▶ _Task item_
When you reach the entries, transcribe each one exactly.

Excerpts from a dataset
┌──

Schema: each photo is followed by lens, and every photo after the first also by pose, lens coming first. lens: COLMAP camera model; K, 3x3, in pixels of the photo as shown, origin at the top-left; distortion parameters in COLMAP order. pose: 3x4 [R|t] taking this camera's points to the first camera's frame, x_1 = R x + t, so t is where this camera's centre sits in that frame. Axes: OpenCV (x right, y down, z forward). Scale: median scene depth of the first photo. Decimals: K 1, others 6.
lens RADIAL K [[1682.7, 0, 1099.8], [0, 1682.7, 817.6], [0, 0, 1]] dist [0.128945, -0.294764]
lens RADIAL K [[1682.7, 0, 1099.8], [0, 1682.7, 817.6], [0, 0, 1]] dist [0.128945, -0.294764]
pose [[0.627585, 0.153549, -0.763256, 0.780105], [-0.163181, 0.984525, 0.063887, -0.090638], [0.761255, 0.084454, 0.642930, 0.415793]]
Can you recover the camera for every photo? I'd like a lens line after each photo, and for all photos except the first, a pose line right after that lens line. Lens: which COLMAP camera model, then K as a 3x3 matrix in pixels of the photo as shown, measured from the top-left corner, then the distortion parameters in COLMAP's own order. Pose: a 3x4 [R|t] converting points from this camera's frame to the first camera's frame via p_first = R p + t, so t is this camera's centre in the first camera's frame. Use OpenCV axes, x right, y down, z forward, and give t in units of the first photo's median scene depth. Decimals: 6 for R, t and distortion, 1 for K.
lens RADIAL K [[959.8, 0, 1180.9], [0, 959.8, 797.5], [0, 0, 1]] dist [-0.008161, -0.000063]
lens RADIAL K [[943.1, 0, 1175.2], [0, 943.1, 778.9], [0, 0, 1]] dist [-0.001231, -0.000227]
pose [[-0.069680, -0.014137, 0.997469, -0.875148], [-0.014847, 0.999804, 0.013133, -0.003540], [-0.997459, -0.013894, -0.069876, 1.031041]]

└──

▶ _Answer space_
Schema: each photo is followed by lens, and every photo after the first also by pose, lens coming first. lens: COLMAP camera model; K, 3x3, in pixels of the photo as shown, origin at the top-left; distortion parameters in COLMAP order. pose: 3x4 [R|t] taking this camera's points to the first camera's frame, x_1 = R x + t, so t is where this camera's centre sits in that frame. Axes: OpenCV (x right, y down, z forward). Scale: median scene depth of the first photo. Decimals: K 1, others 6.
lens RADIAL K [[1682.7, 0, 1099.8], [0, 1682.7, 817.6], [0, 0, 1]] dist [0.128945, -0.294764]
lens RADIAL K [[1682.7, 0, 1099.8], [0, 1682.7, 817.6], [0, 0, 1]] dist [0.128945, -0.294764]
pose [[0.627585, 0.153549, -0.763256, 0.780105], [-0.163181, 0.984525, 0.063887, -0.090638], [0.761255, 0.084454, 0.642930, 0.415793]]
Can you recover the camera for every photo? I'd like a lens line after each photo, and for all photos except the first, a pose line right after that lens line. Lens: which COLMAP camera model, then K as a 3x3 matrix in pixels of the photo as shown, measured from the top-left corner, then the distortion parameters in COLMAP's own order. Pose: a 3x4 [R|t] converting points from this camera's frame to the first camera's frame via p_first = R p + t, so t is this camera's centre in the first camera's frame. Use OpenCV axes, x right, y down, z forward, and give t in units of the first photo's median scene depth. Decimals: 6 for R, t and distortion, 1 for K.
lens RADIAL K [[959.8, 0, 1180.9], [0, 959.8, 797.5], [0, 0, 1]] dist [-0.008161, -0.000063]
lens RADIAL K [[943.1, 0, 1175.2], [0, 943.1, 778.9], [0, 0, 1]] dist [-0.001231, -0.000227]
pose [[-0.069680, -0.014137, 0.997469, -0.875148], [-0.014847, 0.999804, 0.013133, -0.003540], [-0.997459, -0.013894, -0.069876, 1.031041]]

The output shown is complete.